Note to self...

22:49 Unknown 0 Comments


Sometimes, it feels like your world is tumbling, then when you think it has stopped, it shatters into a million tiny pieces- then what do you do but wonder: if there is a God, He certainly has me as one of his puppets; the one he keeps throwing all the not so nice things at. Just writing that, I truly feel like I have gone beyond my boundaries - little do you know that you are responsible for all those self destructing thoughts.


There are days when I look around and feel like I am just not pretty enough - but who sets those standards? Who tells us what beautiful is, or how one should look like to be deemed pretty? No one! We do it to ourselves, at least, I do it to myself. As far as I know, the earth did not come with an in-scripted rule of thumb that sets a thin line between the beautiful and the 'ugly' (I have a strong distaste for that word).

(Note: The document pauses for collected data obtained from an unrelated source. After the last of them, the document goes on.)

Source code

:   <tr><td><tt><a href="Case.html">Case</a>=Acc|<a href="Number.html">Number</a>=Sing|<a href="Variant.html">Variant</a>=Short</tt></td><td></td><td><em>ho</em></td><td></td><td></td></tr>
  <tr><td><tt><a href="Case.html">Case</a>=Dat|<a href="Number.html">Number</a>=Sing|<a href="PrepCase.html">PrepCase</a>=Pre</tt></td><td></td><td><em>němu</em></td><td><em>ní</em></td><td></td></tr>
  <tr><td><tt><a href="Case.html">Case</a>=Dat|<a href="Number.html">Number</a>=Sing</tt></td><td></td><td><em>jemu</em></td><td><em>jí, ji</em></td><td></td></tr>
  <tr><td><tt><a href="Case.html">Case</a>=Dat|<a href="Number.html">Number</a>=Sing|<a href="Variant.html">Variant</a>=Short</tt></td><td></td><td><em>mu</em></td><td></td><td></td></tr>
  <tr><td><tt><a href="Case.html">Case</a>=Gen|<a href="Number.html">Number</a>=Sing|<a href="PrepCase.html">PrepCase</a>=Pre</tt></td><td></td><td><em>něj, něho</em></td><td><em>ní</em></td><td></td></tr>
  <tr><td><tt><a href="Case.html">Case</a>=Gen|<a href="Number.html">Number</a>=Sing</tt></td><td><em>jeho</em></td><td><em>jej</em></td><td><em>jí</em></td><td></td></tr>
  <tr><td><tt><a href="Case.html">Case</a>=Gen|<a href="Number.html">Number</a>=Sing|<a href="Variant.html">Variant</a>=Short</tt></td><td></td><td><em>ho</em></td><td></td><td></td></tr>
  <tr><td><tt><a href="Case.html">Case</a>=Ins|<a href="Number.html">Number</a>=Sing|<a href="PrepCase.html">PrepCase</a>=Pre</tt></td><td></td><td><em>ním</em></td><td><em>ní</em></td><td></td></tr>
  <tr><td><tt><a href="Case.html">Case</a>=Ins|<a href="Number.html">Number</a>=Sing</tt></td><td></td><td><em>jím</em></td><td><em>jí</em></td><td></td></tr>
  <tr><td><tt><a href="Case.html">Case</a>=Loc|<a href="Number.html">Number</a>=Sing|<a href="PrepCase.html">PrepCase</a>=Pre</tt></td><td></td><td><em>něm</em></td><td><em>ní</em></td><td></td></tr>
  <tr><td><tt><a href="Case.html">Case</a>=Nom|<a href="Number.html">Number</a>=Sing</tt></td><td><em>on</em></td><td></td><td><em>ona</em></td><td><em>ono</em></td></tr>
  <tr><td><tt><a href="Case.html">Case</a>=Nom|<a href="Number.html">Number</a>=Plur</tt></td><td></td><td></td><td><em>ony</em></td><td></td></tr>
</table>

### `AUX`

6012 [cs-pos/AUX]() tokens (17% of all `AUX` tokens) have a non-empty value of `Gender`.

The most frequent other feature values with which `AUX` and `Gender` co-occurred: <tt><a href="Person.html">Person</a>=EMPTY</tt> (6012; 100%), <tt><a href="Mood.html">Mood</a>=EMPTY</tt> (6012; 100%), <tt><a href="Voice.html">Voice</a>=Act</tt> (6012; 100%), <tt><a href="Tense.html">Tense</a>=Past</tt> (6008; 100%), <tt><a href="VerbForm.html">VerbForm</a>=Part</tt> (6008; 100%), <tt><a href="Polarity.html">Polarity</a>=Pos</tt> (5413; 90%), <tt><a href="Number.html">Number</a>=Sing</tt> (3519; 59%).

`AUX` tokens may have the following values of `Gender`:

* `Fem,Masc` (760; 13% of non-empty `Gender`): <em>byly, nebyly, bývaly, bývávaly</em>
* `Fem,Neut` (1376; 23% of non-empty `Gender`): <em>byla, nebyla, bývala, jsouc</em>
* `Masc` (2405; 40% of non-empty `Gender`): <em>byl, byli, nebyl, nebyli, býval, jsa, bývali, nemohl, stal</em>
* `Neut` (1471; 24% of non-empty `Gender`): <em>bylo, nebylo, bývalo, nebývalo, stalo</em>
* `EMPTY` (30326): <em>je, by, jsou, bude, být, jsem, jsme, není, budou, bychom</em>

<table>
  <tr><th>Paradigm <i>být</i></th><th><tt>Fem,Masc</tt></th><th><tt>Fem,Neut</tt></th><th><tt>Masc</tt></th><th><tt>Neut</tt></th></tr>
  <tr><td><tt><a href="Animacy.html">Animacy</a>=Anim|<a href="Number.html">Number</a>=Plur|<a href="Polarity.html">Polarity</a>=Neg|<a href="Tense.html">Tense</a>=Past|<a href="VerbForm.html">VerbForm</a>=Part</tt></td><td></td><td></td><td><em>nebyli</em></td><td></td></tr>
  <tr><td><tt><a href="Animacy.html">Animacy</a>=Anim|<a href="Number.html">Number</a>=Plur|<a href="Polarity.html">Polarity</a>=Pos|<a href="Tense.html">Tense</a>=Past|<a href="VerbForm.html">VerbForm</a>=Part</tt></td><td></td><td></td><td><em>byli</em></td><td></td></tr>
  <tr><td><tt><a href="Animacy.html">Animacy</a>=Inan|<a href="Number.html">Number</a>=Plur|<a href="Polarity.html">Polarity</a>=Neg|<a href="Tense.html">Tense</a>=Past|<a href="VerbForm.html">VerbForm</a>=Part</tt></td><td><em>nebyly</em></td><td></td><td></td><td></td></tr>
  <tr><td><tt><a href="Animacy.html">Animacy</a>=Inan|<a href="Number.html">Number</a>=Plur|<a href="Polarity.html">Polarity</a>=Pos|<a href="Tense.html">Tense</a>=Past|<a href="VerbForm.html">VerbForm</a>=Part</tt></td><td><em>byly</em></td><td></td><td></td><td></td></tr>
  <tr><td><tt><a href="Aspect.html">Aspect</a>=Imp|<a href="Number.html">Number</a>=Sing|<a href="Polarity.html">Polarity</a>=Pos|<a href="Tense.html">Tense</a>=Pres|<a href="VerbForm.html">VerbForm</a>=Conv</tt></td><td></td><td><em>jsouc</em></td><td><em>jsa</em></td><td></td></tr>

Some days, I look around and I feel, I am just not smart enough - now where stupidity and intelligence stand, I  am extremely sensitive, I won't lie. That probably explains the constant self doubt and this is definitely what stops me from taking giant leaps to the unknown  - I am terrified of any form of failure; maybe because I am afraid that is how I will define myself? Worse yet, that is how other people will define me. No, I want to be perfect and I don't want anything less than that. But where will this get me? Effing no where!

On other days, I am not 'cool' enough and then I try so hard to blend in - little do I realise that this only makes me seek approval from the wrong people and well, to anyone else who wants to really know me, I become as boring as just another blob walking the face of earth.

It takes a while to realise that before you try to 'fit in' to what's appropriate to the rest of the world, we all need to define your values, set yourself goals and strive to achieve them. Just do things that will make you realise your worth, don't keep transcending to the believes of a person with lower self esteem than you - it will just drown you.

Be you, live according to how you see fit and never ever let anyone steal your light!